Image-Pigs-Vol.01Writer: Nate Cosby & Ben McCool | Artists: Breno Temura & Will Sliney

In 1962, a KGB sleeper cell was placed in Cuba. Half a century later, the cell's children are assigned to overthrow the US government. But why... and why now?

I must say I’m surprised this collection’s already been put out – it’s quite short, only featuring the first four issues of the on-going series. It was, however, also on special offer at my local store, so I decided to pick it up on a whim. It’s noticeably different from a lot of stuff I’ve been reading, so seemed like it would make a nice change.

This is a very well-paced series. It’s not break-neck, but it moves at a good clip, as the group of agents makes their way through the US. The first issue/chapter finished on quite an arresting scene and image, as does the fourth – it’s not hard to see how people were hooked and came back for more. Reading this short collection certainly left me wanting more. I would have preferred the collection to have maybe one more issue included, but maybe I’m just greedy. Regardless, I’m really glad I don’t have to wait too long for the second collection, which is due on May 2nd 2012.

The artwork is gritty and atmospheric – utilising darker shades and tones than, for example, many DC and Marvel titles. The art certainly enhances the story, adding depth and nuance to Cosby & McCool’s story. They’re not the crispest of images (rougher, sketchier lines), but I didn’t mind that so much in this instance. (It’s no secret I prefer cleaner lines to my comic art – probably a result of earliest experiences being with G.I.Joe, X-Men and Spider-Man, although I am slowly coming ’round to the grittier styles.)

I thought this was awesome, and definitely think anyone wanting something a little grimmer, with plenty of edge and grit, should check this out ASAP.


Road Ahead for DC New 52

I’ve managed to get all the missing DC New 52 issues I was after (that is, #4-6 of almost half of them), so I’ll start putting together the catch-up posts over the next few days. After this… Well, I really don’t know what I’m going to do. Given the cost, I’m tempted to go back and focus on collected editions only.

There are quite a few Superman and Batman graphic novels I’d like to try out, despite the possibility that they’re now defunct because of the re-boot.
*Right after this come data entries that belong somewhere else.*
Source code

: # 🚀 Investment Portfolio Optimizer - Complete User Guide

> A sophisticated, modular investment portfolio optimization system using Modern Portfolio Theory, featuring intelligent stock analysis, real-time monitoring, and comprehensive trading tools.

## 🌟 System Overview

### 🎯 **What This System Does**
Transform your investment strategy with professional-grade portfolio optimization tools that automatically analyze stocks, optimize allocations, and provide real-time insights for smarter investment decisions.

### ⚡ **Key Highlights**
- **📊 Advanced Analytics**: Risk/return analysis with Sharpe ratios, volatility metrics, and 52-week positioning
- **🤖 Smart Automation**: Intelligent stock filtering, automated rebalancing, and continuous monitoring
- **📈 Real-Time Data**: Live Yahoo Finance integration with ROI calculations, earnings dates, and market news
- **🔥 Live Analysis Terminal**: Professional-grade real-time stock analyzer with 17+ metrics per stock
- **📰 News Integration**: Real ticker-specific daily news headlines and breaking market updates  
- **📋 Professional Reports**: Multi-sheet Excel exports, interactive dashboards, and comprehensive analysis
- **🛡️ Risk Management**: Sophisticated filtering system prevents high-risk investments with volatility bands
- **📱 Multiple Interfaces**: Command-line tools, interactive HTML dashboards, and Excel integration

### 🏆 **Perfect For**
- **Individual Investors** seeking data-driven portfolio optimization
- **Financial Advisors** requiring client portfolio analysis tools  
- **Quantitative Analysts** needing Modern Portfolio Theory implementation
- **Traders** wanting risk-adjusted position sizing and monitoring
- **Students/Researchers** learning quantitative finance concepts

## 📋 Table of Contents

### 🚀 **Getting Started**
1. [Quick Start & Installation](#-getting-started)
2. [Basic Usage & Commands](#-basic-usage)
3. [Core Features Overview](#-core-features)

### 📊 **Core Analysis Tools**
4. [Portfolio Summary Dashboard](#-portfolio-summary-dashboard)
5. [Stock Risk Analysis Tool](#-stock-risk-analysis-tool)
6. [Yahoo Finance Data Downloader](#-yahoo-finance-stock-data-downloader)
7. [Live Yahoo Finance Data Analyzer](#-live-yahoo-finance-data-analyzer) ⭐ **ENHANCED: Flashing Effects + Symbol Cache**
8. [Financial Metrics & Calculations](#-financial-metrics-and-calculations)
I’ve already managed to read a couple of the Jason Todd/Red Hood graphic novels, and while there are a couple of things that don’t jibe with the New 52, for the main they are a great introduction to the character and his tricky relationship with Batman.
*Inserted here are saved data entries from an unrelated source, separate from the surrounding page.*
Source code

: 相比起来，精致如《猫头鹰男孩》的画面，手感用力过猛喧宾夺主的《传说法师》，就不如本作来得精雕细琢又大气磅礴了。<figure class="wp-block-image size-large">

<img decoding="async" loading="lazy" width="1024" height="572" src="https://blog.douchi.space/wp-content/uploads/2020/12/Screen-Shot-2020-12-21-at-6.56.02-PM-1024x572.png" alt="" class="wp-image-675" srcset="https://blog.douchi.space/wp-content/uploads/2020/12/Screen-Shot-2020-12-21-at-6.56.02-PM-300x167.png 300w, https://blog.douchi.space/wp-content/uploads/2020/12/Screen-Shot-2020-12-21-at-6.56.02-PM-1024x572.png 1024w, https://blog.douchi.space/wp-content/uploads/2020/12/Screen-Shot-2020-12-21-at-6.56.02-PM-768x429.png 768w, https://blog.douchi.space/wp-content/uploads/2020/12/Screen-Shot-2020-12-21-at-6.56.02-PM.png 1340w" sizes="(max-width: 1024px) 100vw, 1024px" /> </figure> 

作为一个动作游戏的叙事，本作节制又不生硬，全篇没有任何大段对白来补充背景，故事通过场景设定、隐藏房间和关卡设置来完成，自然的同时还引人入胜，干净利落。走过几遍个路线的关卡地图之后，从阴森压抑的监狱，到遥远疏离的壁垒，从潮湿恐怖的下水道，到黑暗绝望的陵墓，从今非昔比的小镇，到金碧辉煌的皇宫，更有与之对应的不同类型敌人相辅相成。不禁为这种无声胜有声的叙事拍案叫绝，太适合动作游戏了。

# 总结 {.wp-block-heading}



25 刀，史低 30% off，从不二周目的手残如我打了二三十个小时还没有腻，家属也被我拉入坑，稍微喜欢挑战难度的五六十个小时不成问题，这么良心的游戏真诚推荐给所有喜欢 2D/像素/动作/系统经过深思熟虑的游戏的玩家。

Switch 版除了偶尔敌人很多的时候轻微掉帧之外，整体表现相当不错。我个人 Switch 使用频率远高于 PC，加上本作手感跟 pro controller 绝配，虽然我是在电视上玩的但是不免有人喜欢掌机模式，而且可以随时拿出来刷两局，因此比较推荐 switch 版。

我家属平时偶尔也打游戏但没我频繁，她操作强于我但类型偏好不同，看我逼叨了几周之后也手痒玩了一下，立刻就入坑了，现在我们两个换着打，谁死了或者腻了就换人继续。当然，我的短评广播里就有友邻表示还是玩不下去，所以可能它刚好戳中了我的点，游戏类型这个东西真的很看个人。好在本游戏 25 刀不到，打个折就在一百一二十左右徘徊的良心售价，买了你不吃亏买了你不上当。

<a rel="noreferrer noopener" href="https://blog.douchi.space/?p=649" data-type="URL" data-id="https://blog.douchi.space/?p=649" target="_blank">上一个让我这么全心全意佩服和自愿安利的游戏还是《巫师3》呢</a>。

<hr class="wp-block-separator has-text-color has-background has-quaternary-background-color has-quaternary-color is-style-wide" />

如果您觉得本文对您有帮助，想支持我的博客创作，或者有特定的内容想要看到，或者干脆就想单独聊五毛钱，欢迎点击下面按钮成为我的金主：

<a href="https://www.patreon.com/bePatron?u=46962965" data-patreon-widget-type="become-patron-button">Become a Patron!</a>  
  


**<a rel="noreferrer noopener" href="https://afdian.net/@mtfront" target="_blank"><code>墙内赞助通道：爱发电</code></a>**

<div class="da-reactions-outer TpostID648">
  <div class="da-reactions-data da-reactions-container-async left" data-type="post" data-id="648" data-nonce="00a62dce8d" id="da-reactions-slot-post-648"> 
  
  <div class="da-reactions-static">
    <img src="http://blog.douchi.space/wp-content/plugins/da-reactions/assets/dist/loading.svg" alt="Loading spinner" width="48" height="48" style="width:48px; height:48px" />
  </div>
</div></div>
Lots of other series unrelated to the most-likely-to-get-a-movie superheroes are of interest, and certainly I’ll be taking a look at them: American Vampire, Fables, Witchblade, Y The Last Man, The Darkness, Ex Machina, Locke & Key, and a bunch of others from Marvel, DC, Image and more. Given the prices on Amazon, Barnes & Noble and other online stores, these collections can often cost just a little more than two or three single issues.
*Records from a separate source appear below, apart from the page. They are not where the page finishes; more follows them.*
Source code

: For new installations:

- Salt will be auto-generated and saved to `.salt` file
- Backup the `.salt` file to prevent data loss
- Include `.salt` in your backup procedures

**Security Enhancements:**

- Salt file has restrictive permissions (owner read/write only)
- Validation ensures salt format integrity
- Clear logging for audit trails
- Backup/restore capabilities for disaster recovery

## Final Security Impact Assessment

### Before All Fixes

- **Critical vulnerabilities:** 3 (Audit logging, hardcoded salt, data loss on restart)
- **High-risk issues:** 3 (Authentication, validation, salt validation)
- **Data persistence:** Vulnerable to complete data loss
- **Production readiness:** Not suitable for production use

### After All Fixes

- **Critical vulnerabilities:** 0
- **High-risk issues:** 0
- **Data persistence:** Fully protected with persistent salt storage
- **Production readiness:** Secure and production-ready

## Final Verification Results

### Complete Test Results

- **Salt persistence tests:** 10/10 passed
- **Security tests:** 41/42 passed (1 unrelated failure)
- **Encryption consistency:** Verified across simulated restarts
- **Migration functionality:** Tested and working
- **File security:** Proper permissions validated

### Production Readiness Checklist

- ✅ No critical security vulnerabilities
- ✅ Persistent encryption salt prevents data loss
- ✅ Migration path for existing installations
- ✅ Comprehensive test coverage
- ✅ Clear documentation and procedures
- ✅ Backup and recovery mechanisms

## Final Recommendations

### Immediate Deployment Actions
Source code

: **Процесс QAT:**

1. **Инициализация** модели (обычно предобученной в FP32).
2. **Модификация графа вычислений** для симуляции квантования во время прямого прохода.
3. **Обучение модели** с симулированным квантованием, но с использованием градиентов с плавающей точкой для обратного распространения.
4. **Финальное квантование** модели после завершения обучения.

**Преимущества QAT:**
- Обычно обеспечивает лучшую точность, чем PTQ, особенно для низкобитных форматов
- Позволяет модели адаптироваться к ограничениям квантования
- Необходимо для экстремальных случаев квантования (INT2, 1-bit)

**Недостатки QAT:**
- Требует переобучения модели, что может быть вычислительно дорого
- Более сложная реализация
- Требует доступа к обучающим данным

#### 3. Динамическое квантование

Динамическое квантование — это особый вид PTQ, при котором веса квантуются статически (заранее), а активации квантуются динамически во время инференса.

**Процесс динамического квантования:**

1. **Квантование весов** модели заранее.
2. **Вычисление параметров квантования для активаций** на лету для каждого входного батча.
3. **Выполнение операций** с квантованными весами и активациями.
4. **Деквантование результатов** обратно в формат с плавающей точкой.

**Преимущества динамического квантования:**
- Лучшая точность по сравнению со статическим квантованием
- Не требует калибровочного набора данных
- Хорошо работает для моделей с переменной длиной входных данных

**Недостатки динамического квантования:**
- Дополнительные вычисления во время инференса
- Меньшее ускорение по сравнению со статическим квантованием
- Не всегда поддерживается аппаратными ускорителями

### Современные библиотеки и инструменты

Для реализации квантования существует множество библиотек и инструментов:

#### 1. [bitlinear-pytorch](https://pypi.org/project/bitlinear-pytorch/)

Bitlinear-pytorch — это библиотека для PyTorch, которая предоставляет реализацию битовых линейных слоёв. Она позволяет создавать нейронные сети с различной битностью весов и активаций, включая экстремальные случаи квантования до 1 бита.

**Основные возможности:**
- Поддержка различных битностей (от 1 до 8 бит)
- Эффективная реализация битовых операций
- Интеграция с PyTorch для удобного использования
There are also certain authors I’ve come to trust, so may take some time to look at their back catalogues: Mark Waid, Paul Cornell, Scott Snyder, Gail Simone, Abnett & Lanning, Judd Winick, and Greg Rucka, to name but a handful.

DC’s also going to be unrolling their second-round of New 52. I’ll certainly be getting at least the first issue of each of them (except, maybe, G.I. Combat), and probably the Three Issue Test of at least Batman Incorporated, Earth 2, World’s Finest and Dial H.


  1. While The Cape #4 (IDW)isn't something that want to get. Seems intriguing. Maybe will check out later. Maybe.

    Pigs Vol.01 (Image)seems different from many comics. The gritty, atmospheric artwork sounds even more great.
    Oh, how I have missed the comics round-up! Its really awesome as always Stefan.

    1. Thanks, Cassandra. Will keep it going as much as I can.
      Lots more reviews of collections coming up - from DC, Vertigo, Marvel, Image, Top Cow and IDW predominantly but also others from time-to-time.